* [Records from a dataset]

§

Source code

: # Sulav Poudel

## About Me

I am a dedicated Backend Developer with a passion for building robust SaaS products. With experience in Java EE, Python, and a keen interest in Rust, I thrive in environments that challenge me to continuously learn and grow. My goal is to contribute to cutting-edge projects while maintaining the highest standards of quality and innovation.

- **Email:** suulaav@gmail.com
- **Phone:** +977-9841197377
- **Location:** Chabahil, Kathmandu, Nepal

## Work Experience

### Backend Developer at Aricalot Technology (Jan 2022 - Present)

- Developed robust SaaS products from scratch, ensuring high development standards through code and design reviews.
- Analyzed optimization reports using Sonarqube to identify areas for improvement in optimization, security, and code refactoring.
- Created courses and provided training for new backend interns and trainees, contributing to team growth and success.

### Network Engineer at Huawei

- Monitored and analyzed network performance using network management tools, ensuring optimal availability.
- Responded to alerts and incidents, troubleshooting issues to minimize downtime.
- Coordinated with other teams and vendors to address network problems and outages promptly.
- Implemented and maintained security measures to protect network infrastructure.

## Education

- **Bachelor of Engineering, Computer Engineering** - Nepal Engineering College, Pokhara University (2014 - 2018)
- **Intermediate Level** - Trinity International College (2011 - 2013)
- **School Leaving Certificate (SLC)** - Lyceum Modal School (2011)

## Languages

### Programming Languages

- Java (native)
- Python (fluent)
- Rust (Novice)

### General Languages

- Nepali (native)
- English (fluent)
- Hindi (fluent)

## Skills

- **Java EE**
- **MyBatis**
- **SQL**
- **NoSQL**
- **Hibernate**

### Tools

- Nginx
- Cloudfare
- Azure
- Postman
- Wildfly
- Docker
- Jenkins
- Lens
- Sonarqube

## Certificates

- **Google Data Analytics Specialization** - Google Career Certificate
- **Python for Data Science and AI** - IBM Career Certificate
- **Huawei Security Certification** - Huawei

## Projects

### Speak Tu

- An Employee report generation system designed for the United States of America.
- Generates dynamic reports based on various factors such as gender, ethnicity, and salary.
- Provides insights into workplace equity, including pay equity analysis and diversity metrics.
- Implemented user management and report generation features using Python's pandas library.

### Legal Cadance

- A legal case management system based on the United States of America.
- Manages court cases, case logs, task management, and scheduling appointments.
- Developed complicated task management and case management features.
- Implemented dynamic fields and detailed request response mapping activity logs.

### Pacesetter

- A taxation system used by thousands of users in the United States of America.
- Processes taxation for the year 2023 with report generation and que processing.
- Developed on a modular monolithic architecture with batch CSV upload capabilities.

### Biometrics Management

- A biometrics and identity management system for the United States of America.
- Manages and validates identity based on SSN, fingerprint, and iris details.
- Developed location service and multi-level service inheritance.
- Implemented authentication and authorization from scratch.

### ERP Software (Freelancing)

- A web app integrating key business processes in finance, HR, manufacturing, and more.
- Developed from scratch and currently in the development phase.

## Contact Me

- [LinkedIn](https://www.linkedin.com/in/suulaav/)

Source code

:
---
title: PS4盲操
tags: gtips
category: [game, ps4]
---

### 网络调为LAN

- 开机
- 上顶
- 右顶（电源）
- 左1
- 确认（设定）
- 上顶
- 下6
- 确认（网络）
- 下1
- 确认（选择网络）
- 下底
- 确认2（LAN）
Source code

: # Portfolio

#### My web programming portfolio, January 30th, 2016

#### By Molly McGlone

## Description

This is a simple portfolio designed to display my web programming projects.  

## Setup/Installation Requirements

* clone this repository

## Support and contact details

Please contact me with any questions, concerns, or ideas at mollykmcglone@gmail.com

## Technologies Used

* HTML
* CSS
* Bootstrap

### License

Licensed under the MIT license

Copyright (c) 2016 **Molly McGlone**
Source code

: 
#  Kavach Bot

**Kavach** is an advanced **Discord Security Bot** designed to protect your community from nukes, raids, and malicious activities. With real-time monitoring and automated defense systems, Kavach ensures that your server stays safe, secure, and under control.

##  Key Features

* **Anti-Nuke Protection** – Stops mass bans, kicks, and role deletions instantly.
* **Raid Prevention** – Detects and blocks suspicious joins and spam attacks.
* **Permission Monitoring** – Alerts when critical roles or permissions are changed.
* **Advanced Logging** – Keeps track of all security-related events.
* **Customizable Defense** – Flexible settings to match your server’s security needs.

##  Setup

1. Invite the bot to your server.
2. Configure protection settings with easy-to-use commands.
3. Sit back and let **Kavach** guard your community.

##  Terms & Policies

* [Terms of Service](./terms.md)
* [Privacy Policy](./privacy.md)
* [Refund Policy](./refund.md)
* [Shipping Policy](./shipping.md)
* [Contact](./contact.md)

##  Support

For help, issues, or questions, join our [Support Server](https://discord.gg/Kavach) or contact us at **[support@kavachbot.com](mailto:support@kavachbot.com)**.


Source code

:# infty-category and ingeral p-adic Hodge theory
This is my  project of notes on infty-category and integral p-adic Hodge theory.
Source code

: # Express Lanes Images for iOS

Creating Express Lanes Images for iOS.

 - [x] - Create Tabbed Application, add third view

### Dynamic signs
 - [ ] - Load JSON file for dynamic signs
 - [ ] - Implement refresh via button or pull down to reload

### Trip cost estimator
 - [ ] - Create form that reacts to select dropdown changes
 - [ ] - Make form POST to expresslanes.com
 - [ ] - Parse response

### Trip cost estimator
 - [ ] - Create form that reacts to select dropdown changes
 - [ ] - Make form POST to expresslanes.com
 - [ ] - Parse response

§

* [Work item] The answer should reproduce all of the data without any alteration.

* [Task output]
Source code

: # Sulav Poudel

## About Me

I am a dedicated Backend Developer with a passion for building robust SaaS products. With experience in Java EE, Python, and a keen interest in Rust, I thrive in environments that challenge me to continuously learn and grow. My goal is to contribute to cutting-edge projects while maintaining the highest standards of quality and innovation.

- **Email:** suulaav@gmail.com
- **Phone:** +977-9841197377
- **Location:** Chabahil, Kathmandu, Nepal

## Work Experience

### Backend Developer at Aricalot Technology (Jan 2022 - Present)

- Developed robust SaaS products from scratch, ensuring high development standards through code and design reviews.
- Analyzed optimization reports using Sonarqube to identify areas for improvement in optimization, security, and code refactoring.
- Created courses and provided training for new backend interns and trainees, contributing to team growth and success.

### Network Engineer at Huawei

- Monitored and analyzed network performance using network management tools, ensuring optimal availability.
- Responded to alerts and incidents, troubleshooting issues to minimize downtime.
- Coordinated with other teams and vendors to address network problems and outages promptly.
- Implemented and maintained security measures to protect network infrastructure.

## Education

- **Bachelor of Engineering, Computer Engineering** - Nepal Engineering College, Pokhara University (2014 - 2018)
- **Intermediate Level** - Trinity International College (2011 - 2013)
- **School Leaving Certificate (SLC)** - Lyceum Modal School (2011)

## Languages

### Programming Languages

- Java (native)
- Python (fluent)
- Rust (Novice)

### General Languages

- Nepali (native)
- English (fluent)
- Hindi (fluent)

## Skills

- **Java EE**
- **MyBatis**
- **SQL**
- **NoSQL**
- **Hibernate**

### Tools

- Nginx
- Cloudfare
- Azure
- Postman
- Wildfly
- Docker
- Jenkins
- Lens
- Sonarqube

## Certificates

- **Google Data Analytics Specialization** - Google Career Certificate
- **Python for Data Science and AI** - IBM Career Certificate
- **Huawei Security Certification** - Huawei

## Projects

### Speak Tu

- An Employee report generation system designed for the United States of America.
- Generates dynamic reports based on various factors such as gender, ethnicity, and salary.
- Provides insights into workplace equity, including pay equity analysis and diversity metrics.
- Implemented user management and report generation features using Python's pandas library.

### Legal Cadance

- A legal case management system based on the United States of America.
- Manages court cases, case logs, task management, and scheduling appointments.
- Developed complicated task management and case management features.
- Implemented dynamic fields and detailed request response mapping activity logs.

### Pacesetter

- A taxation system used by thousands of users in the United States of America.
- Processes taxation for the year 2023 with report generation and que processing.
- Developed on a modular monolithic architecture with batch CSV upload capabilities.

### Biometrics Management

- A biometrics and identity management system for the United States of America.
- Manages and validates identity based on SSN, fingerprint, and iris details.
- Developed location service and multi-level service inheritance.
- Implemented authentication and authorization from scratch.

### ERP Software (Freelancing)

- A web app integrating key business processes in finance, HR, manufacturing, and more.
- Developed from scratch and currently in the development phase.

## Contact Me

- [LinkedIn](https://www.linkedin.com/in/suulaav/)

Source code

:
---
title: PS4盲操
tags: gtips
category: [game, ps4]
---

### 网络调为LAN

- 开机
- 上顶
- 右顶（电源）
- 左1
- 确认（设定）
- 上顶
- 下6
- 确认（网络）
- 下1
- 确认（选择网络）
- 下底
- 确认2（LAN）
Source code

: # Portfolio

#### My web programming portfolio, January 30th, 2016

#### By Molly McGlone

## Description

This is a simple portfolio designed to display my web programming projects.  

## Setup/Installation Requirements

* clone this repository

## Support and contact details

Please contact me with any questions, concerns, or ideas at mollykmcglone@gmail.com

## Technologies Used

* HTML
* CSS
* Bootstrap

### License

Licensed under the MIT license

Copyright (c) 2016 **Molly McGlone**
Source code

: 
#  Kavach Bot

**Kavach** is an advanced **Discord Security Bot** designed to protect your community from nukes, raids, and malicious activities. With real-time monitoring and automated defense systems, Kavach ensures that your server stays safe, secure, and under control.

##  Key Features

* **Anti-Nuke Protection** – Stops mass bans, kicks, and role deletions instantly.
* **Raid Prevention** – Detects and blocks suspicious joins and spam attacks.
* **Permission Monitoring** – Alerts when critical roles or permissions are changed.
* **Advanced Logging** – Keeps track of all security-related events.
* **Customizable Defense** – Flexible settings to match your server’s security needs.

##  Setup

1. Invite the bot to your server.
2. Configure protection settings with easy-to-use commands.
3. Sit back and let **Kavach** guard your community.

##  Terms & Policies

* [Terms of Service](./terms.md)
* [Privacy Policy](./privacy.md)
* [Refund Policy](./refund.md)
* [Shipping Policy](./shipping.md)
* [Contact](./contact.md)

##  Support

For help, issues, or questions, join our [Support Server](https://discord.gg/Kavach) or contact us at **[support@kavachbot.com](mailto:support@kavachbot.com)**.


Source code

:# infty-category and ingeral p-adic Hodge theory
This is my  project of notes on infty-category and integral p-adic Hodge theory.
Source code

: # Express Lanes Images for iOS

Creating Express Lanes Images for iOS.

 - [x] - Create Tabbed Application, add third view

### Dynamic signs
 - [ ] - Load JSON file for dynamic signs
 - [ ] - Implement refresh via button or pull down to reload

### Trip cost estimator
 - [ ] - Create form that reacts to select dropdown changes
 - [ ] - Make form POST to expresslanes.com
 - [ ] - Parse response

### Trip cost estimator
 - [ ] - Create form that reacts to select dropdown changes
 - [ ] - Make form POST to expresslanes.com
 - [ ] - Parse response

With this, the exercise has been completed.